Hi all;
This email is cross-posted to Discourse:
https://discourse.gnome.org/t/new-gnome-versioning-scheme/4235
Please, use Discourse to ask further questions or clarifications.
After various off-line/in person talks, last year I started [a
discussion][0] on Discourse about the existing version scheme of GNOME.
[This topic][1] was also raised in July, and discussed at the release team
meeting during GUADEC. Now that the GNOME 3.37 development cycle is over,
and 3.38 is out of the door, it's time to draw this issue to its conclusion.
In the interest of clarity, I'll present the conclusion first, and then try
to answer common questions. The questions summarise the feedback and
iterations of the change; feel free to read the whole topic on Discourse if
you wish to understand what led to the final form of this change.
## The new GNOME versioning scheme
The next version of GNOME, due to be released in March 2021, will be GNOME
40.
The GNOME 40 development cycle will have three releases:
- 40.alpha
- 40.beta
- 40.rc
Followed by the first stable release, 40.0. Every subsequent stable release
will increment the minor component by 1, so:
- 40.1, 40.2, 40.3, …
After the 40.0 release in March 2021, the next version of GNOME will be 41,
and will follow the exact same pattern.
To recap:
- the new versioning scheme starts at 40
- each new development cycle will increment the version by 1
- each development cycle will have three releases: alpha, beta, rc
(release candidate)
- the first stable release will have a minor version of 0
- each stable release will increment the minor version by 1
## Adopting the new versioning scheme
The new version will be visible in the following components:
- the "GNOME version" field of the "About" section in GNOME Control Center
- the version of GNOME in the Tour application
- the application version in the "About" dialog of core GNOME applications
Additionally, the version of the SDK and Platform run times will follow the
same versioning scheme, so you will depend on, for instance,
org.gnome.Platform//40.
If you maintain an application that is not in the list above, then you can
keep following your own versioning scheme.

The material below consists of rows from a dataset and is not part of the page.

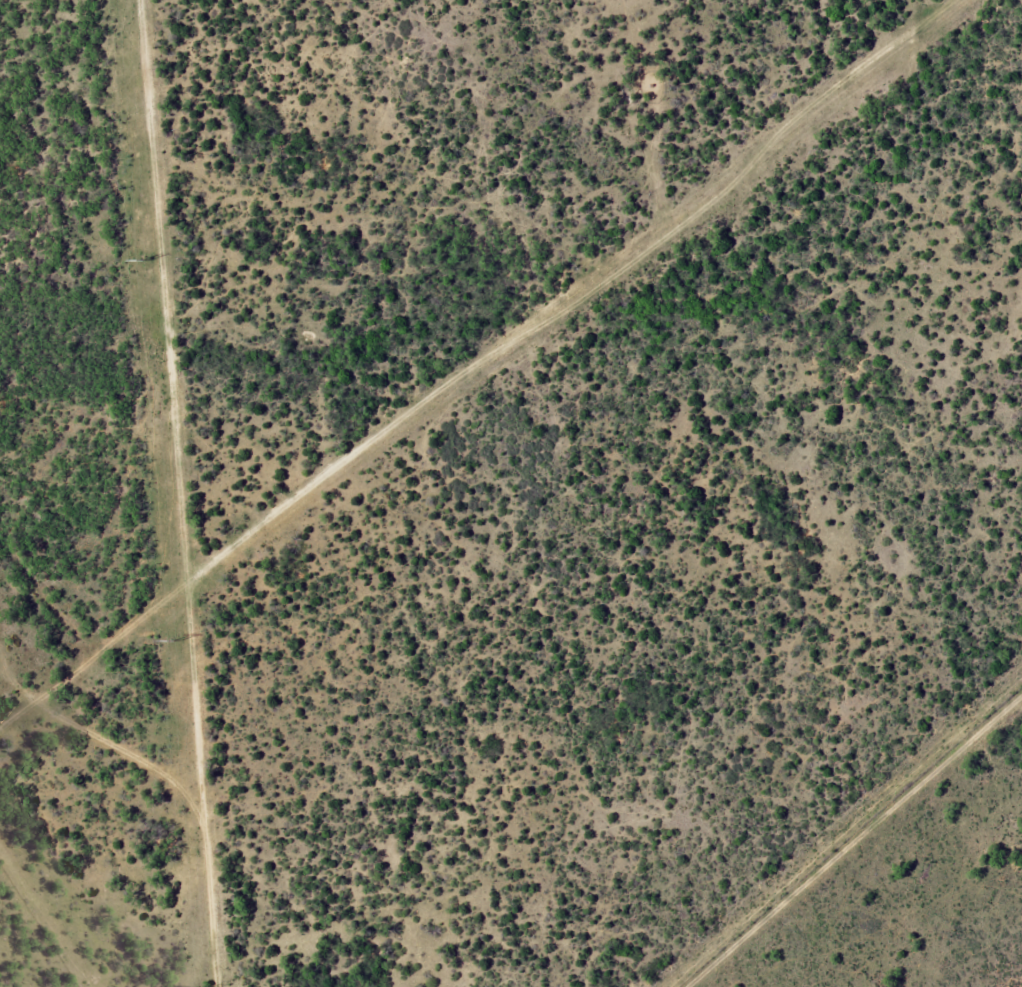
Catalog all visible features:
road: (378, 108)
power tower: (147, 260)
power tower: (176, 641)
road: (865, 858)
road: (49, 909)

Libraries in the platform are not expected to change their existing
versioning scheme, but they are still expected to follow the release
cadence of GNOME, with *at least* an alpha, beta, and rc releases.
If your GNOME core application provides an API—for instance, for
plugins—you can version the programming interface however you prefer, as
long as the user visible version of the application follows the GNOME
scheme.
## Frequently Asked Questions
Q: Why do we need a new versioning scheme?
A: After nearly 10 years of 3.x releases, the minor version number is
getting unwieldy. It is also exceedingly clear that we're not going to bump
the major version because of technological changes in the core platform,
like we did for GNOME 2 and 3, and then piling on a major UX change on top
of that. Radical technological and design changes are too disruptive for
maintainers, users, and developers; we have become pretty good at iterating
design and technologies, to the point that the current GNOME platform, UI,
and UX are fairly different from what was released with GNOME 3.0, while
still following the same design tenets.
Q: Why start at 40?
A: Because the next version would be 3.40, and it's a nice, round number.
The 3.38 release was the 40th release of GNOME, but this discussion came
too late in the cycle to effectively switch, so we can say that, if you
start counting at zero, the next cycle would be the 40th release of GNOME.
By using 40 as the base, we acknowledge what came before, and we don't
introduce a large discontinuity in the number progression, which is
somewhat the point of this change.
Q: Why not 4.0?
A: With GTK 4.0 being released during the next development cycle, calling
the next version of GNOME "4.0" would have unfortunate/unintended
implications about the platform, especially from an engagement and
marketing perspective. We want to decouple GNOME from deep changes in the
application development platform, so that GTK can be released more often,
and [provide "long term support" major versions][2], instead of delaying
development cycles that inevitably end up into "rewrite the world" events.
GNOME is not just a technological platform, but also a set of design
guidelines and an [ethos][3], and bumping the major version along with GTK
does not reflect that.
Q: Why not using the year/month scheme?
A: While date-based versioning schemes do make it easier to resolve the
issues of "when was this version of GNOME released" and "how old is my
version of GNOME compared to the latest one", they still rely on knowing
that the version number is, indeed, date based. Even the "gold standard" of
date-based releases, Ubuntu, has users confused about the version numbers,
as outlined in multiple topics on different user support forums.